ABOUT THIS EXERCISE — The entries below contain a stretch that opens with the line containing "463 821 336" and closes with the line containing "357 158 58.18"; set down that stretch exactly, both ends included, and nothing else.

DATA TO PROCESS —

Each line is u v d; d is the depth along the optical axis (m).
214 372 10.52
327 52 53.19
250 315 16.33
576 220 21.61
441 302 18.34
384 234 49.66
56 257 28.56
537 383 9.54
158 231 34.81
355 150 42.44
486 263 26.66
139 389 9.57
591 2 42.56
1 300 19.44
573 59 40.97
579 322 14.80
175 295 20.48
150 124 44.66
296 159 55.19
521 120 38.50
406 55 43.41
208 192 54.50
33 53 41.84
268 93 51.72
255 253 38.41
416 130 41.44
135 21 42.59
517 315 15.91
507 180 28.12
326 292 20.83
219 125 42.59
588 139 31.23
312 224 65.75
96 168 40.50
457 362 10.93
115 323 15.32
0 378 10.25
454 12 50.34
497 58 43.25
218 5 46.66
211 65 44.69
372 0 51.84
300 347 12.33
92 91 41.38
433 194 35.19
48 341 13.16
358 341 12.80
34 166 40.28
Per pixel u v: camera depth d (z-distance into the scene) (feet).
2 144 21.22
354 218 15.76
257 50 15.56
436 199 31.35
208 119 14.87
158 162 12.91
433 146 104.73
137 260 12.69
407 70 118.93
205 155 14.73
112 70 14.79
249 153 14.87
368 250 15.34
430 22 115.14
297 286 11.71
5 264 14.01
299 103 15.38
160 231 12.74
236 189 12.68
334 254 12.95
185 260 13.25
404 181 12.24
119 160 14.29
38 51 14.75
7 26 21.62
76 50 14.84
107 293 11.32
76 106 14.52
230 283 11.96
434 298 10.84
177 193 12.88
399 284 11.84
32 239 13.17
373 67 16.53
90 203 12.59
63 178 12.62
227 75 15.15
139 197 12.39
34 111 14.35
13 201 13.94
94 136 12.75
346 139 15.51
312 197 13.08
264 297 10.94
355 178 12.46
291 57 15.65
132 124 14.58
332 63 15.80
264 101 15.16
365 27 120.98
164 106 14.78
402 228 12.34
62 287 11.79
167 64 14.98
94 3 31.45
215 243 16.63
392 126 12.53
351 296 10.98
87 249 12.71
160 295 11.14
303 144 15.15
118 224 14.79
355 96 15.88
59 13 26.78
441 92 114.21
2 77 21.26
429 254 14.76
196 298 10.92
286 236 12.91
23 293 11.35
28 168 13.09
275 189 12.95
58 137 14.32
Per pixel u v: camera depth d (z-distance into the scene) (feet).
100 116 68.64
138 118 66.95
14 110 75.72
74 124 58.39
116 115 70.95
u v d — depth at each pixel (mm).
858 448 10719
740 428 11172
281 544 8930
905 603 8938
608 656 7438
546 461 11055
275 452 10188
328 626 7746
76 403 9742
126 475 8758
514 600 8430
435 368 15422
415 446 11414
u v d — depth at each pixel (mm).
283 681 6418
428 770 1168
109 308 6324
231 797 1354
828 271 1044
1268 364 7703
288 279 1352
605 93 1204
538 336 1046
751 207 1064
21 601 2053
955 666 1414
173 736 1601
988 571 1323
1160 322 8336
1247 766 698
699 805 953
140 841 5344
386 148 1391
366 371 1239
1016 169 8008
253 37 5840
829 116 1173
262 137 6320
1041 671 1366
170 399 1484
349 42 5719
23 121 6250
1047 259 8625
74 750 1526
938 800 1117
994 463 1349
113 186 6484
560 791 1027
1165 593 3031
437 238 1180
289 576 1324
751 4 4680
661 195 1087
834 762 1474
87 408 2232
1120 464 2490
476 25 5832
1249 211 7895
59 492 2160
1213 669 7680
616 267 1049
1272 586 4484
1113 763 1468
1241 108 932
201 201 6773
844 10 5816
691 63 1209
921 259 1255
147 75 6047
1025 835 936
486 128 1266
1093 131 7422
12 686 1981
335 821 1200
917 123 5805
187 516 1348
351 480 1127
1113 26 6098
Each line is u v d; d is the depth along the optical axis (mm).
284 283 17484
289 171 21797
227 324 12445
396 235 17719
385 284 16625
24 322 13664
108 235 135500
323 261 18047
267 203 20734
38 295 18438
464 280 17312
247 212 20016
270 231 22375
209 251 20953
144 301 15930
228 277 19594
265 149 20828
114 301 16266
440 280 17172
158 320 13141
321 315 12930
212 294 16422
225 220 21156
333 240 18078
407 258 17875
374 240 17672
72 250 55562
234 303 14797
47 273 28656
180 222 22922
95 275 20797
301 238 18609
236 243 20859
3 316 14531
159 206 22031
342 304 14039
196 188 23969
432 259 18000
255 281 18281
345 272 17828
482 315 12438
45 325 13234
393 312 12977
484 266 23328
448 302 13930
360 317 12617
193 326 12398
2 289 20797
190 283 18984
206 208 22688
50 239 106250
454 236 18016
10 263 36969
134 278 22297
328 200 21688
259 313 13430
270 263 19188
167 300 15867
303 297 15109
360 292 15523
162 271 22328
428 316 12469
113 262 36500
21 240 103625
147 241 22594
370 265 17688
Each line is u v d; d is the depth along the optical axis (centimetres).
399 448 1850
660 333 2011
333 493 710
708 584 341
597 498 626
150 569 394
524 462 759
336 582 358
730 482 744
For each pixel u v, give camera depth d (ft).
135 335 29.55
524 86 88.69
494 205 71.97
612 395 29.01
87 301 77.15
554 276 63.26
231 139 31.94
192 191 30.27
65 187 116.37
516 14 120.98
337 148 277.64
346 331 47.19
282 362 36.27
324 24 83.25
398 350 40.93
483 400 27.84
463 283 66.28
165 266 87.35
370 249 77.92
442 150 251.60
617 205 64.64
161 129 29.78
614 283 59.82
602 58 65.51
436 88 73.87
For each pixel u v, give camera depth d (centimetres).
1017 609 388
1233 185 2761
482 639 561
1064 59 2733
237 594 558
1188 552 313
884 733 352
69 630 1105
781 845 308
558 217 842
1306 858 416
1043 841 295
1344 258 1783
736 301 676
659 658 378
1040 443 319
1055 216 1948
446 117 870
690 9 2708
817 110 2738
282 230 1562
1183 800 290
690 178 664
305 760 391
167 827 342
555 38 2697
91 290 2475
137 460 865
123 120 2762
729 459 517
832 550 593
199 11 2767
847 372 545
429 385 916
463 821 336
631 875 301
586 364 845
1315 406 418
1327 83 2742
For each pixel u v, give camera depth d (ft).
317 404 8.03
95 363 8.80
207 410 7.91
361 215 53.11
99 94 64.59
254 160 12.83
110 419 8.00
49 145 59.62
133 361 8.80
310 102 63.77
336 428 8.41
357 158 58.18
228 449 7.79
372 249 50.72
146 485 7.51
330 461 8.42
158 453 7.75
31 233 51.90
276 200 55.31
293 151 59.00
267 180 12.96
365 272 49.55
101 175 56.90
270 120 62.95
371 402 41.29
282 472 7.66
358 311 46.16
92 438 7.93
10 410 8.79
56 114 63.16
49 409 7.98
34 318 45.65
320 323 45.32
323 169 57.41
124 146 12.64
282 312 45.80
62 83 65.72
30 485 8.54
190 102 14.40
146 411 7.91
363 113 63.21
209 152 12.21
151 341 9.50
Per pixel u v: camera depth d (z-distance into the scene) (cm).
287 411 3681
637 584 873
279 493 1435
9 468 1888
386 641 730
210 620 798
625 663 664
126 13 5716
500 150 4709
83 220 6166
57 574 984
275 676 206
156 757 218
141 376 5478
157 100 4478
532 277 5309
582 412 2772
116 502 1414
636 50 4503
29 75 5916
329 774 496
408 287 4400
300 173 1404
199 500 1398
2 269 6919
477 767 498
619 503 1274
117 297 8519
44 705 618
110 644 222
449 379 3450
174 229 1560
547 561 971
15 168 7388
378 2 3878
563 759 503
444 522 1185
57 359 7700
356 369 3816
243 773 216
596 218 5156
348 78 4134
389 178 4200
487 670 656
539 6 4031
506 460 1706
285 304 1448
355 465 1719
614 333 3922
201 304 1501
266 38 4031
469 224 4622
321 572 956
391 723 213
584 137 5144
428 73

RESPONSE BOX —
463 821 336
631 875 301
586 364 845
1315 406 418
1327 83 2742
For each pixel u v, give camera depth d (ft).
317 404 8.03
95 363 8.80
207 410 7.91
361 215 53.11
99 94 64.59
254 160 12.83
110 419 8.00
49 145 59.62
133 361 8.80
310 102 63.77
336 428 8.41
357 158 58.18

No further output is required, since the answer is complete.